Potential turnaround for Downtown Line.

  • To recap, the Downtown Line (DTL) is currently on the new rail financing framework, in which the LTA owns the rail assets. Revenue model is under the licensing charge model, in which operating surpluses are charged. This is, however, unlike the cap and collar approach for the North East Line (NEL), introduced in 2018, in which the LTA will share the shortfall in revenue, aiming to provide a “collar” for EBIT margin of 3.5%.
  • We estimate the DTL’s current operating losses at S$40m-45m in 2018, with operating margins of -30% to -40%. A revamp in the fare model for DTL may help to ease the timeframe for breakeven.


Taxi increment impact on PE-based valuation.

  • ComfortDelGro’s Singapore taxi business has almost halved in 2018. Going forward, the shift towards higher-rental hybrid taxis will also be positive for the segment.
  • We currently estimate ComfortDelGro’s 2019-20 Singapore taxi revenue at S$440m (+4.0% y-o-y) and S$455m (+3.4% y-o-y) respectively.

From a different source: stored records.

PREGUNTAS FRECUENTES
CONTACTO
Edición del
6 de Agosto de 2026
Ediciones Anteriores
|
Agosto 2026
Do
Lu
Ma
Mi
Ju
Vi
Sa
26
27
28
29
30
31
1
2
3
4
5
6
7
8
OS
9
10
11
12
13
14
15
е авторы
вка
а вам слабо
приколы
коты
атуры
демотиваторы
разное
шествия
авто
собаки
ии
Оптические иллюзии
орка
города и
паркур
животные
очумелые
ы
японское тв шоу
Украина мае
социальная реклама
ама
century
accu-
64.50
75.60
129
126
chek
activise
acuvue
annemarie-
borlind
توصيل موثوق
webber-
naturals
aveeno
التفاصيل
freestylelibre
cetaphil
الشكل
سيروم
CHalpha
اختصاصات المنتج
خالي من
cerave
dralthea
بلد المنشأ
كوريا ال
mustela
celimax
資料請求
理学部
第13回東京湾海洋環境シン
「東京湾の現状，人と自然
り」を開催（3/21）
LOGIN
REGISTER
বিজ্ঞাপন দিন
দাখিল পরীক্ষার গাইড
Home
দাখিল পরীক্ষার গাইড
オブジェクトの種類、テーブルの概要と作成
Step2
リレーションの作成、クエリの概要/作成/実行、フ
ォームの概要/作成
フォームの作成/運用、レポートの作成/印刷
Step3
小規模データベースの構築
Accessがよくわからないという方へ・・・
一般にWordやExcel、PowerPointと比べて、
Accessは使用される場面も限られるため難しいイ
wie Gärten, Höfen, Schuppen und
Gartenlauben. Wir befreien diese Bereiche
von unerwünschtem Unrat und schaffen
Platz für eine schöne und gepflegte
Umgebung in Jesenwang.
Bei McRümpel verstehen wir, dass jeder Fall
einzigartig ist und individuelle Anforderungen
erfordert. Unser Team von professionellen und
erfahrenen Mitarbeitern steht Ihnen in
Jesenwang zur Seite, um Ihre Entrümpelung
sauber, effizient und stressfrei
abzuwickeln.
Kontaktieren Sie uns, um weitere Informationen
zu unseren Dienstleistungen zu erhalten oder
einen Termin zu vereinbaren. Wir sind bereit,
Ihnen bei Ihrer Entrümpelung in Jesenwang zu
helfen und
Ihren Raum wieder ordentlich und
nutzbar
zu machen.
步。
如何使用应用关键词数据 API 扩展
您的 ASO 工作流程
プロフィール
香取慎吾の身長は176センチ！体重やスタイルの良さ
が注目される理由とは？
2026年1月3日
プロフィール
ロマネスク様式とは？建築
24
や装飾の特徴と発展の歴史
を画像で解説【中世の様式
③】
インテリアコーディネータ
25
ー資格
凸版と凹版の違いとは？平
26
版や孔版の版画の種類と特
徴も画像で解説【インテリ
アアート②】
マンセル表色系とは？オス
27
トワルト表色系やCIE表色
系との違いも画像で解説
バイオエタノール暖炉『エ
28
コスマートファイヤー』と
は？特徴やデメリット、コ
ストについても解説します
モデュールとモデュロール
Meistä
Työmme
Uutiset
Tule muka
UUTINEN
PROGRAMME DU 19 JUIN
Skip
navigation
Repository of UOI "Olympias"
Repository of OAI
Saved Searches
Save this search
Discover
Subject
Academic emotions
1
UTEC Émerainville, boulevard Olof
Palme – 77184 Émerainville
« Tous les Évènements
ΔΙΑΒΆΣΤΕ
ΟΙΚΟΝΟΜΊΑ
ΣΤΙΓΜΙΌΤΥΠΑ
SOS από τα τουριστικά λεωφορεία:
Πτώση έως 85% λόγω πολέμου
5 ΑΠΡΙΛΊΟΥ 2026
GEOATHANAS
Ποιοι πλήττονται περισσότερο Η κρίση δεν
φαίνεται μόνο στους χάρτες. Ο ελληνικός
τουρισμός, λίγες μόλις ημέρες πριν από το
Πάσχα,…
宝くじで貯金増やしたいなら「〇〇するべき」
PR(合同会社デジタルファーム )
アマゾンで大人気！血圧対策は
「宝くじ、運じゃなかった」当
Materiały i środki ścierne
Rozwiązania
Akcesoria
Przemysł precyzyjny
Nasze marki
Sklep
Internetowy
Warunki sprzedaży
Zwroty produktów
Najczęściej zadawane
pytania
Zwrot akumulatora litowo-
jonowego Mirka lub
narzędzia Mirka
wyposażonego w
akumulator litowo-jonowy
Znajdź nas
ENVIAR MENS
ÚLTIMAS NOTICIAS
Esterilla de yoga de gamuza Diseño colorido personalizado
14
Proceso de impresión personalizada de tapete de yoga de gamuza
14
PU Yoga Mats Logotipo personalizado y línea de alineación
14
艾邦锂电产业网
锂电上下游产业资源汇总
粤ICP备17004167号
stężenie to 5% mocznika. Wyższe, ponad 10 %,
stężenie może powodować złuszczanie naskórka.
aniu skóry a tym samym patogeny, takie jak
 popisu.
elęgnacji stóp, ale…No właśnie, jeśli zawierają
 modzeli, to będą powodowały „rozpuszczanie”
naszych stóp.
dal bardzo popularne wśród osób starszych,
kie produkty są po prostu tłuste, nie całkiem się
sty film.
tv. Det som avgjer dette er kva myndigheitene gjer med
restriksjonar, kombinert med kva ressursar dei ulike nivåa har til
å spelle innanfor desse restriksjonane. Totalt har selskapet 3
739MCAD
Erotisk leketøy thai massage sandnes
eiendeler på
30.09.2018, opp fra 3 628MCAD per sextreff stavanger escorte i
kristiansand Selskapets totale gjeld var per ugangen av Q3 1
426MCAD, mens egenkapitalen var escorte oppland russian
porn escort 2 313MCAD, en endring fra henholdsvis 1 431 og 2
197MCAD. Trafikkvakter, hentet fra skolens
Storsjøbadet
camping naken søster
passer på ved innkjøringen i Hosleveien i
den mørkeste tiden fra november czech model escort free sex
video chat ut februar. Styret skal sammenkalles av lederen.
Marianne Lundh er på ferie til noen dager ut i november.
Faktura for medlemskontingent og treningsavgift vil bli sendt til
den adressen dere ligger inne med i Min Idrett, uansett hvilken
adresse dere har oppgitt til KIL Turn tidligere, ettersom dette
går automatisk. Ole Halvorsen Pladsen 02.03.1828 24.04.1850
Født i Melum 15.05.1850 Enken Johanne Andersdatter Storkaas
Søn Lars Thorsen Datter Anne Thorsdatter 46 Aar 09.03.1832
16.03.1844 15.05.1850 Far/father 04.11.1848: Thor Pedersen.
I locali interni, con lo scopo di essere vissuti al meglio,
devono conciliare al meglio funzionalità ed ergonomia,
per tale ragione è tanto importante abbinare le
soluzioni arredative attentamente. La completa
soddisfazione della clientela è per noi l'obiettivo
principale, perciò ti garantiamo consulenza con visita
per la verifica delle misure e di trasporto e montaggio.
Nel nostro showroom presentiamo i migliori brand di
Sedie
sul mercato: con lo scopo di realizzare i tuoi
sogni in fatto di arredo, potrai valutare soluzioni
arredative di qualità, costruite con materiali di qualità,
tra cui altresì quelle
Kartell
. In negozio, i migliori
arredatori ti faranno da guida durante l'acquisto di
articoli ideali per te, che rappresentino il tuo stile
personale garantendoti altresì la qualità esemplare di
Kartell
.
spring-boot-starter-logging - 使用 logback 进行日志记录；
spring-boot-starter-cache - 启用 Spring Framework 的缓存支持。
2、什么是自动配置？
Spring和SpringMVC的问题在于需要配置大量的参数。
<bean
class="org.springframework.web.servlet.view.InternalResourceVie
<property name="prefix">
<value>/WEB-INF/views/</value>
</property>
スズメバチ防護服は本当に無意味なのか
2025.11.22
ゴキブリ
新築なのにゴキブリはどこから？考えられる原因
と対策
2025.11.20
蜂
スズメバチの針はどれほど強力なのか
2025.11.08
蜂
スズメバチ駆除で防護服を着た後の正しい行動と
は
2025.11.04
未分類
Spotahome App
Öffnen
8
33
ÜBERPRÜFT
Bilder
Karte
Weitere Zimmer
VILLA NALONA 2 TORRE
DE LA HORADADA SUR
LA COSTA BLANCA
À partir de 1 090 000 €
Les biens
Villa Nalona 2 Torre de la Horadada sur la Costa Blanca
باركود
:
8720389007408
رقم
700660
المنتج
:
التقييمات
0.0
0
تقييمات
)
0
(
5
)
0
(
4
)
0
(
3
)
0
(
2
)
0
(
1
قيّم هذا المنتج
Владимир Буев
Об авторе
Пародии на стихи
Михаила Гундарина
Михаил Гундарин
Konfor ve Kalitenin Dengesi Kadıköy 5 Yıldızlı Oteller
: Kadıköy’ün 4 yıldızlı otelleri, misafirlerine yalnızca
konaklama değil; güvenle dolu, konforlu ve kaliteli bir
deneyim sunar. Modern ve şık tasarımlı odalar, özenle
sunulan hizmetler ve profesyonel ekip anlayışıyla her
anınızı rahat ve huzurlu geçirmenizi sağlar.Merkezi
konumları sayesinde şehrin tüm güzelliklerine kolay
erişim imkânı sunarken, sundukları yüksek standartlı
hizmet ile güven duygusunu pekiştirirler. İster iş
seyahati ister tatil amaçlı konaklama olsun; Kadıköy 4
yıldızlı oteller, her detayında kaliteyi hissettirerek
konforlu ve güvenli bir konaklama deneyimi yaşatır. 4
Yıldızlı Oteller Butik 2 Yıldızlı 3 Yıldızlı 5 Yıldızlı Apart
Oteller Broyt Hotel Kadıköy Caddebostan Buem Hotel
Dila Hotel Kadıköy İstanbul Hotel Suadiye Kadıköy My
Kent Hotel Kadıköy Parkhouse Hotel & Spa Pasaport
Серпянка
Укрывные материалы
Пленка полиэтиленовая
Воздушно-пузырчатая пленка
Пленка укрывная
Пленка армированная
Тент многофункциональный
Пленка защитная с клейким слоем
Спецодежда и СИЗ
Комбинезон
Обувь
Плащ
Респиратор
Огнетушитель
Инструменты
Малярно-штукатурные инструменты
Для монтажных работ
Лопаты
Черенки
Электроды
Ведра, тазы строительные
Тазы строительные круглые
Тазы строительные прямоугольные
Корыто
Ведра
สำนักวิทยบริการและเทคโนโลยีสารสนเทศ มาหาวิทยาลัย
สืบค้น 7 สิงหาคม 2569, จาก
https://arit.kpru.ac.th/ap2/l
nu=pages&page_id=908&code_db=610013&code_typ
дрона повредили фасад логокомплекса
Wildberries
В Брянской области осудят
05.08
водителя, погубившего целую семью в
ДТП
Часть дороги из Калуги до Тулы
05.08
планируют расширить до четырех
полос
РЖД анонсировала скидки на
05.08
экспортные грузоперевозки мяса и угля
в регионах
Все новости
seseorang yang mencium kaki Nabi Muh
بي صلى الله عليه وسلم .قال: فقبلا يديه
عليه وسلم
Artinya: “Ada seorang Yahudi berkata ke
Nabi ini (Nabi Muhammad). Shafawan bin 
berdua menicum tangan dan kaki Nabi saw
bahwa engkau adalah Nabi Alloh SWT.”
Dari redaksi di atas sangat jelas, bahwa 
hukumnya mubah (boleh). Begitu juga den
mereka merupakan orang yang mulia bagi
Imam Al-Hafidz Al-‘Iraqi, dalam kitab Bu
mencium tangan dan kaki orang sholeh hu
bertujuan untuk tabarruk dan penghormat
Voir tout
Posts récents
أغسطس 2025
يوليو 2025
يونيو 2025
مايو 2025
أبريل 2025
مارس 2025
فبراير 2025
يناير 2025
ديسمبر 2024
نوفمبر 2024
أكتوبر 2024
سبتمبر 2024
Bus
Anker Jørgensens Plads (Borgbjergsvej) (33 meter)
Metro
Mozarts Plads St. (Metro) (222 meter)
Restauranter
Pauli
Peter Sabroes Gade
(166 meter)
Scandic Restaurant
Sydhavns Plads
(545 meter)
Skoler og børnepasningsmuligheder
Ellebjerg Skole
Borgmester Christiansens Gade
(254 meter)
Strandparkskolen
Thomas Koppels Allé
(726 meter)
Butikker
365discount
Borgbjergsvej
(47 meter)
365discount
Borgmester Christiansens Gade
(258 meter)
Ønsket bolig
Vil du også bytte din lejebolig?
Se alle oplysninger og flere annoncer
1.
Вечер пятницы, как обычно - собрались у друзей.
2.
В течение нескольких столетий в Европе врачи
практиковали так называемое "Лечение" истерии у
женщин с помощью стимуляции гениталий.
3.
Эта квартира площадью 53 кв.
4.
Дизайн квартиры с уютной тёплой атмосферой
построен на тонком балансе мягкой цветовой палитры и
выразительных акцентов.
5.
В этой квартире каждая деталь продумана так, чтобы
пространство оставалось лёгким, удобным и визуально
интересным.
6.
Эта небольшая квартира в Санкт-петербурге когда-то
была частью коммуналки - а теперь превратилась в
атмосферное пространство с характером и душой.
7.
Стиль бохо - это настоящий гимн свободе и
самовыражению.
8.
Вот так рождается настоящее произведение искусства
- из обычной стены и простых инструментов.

If the 2020 taxi revenue exceeds our estimate and increases to S$465m-500m (+6 to 14% y-o-y), ComfortDelGro could be trading at a PE-based valuation of S$2.82-2.98.

DTL increment impact on PE-based valuation.

  • Our base case assumes -10% operating margin for 2020. If the DTL’s 2020 operating performance exceeds our estimate and operating margin increases to -7.5% to +2.5%, ComfortDelGro could be trading at a PE-based valuation of S$2.79-2.87.


  • None.


  • Maintain BUY with a higher target price of S$2.77, pegged to 17.5x 2020F (previously 16.8x), or ComfortDelGro’s long-term mean PE since 2013, rolling forward from 2012.
  • Current ComfortDelGro share price reflects a forward dividend yield of 4.6%.


  • More earnings-accretive and aggressive overseas acquisitions.
  • Regulatory changes in taxi and public transport.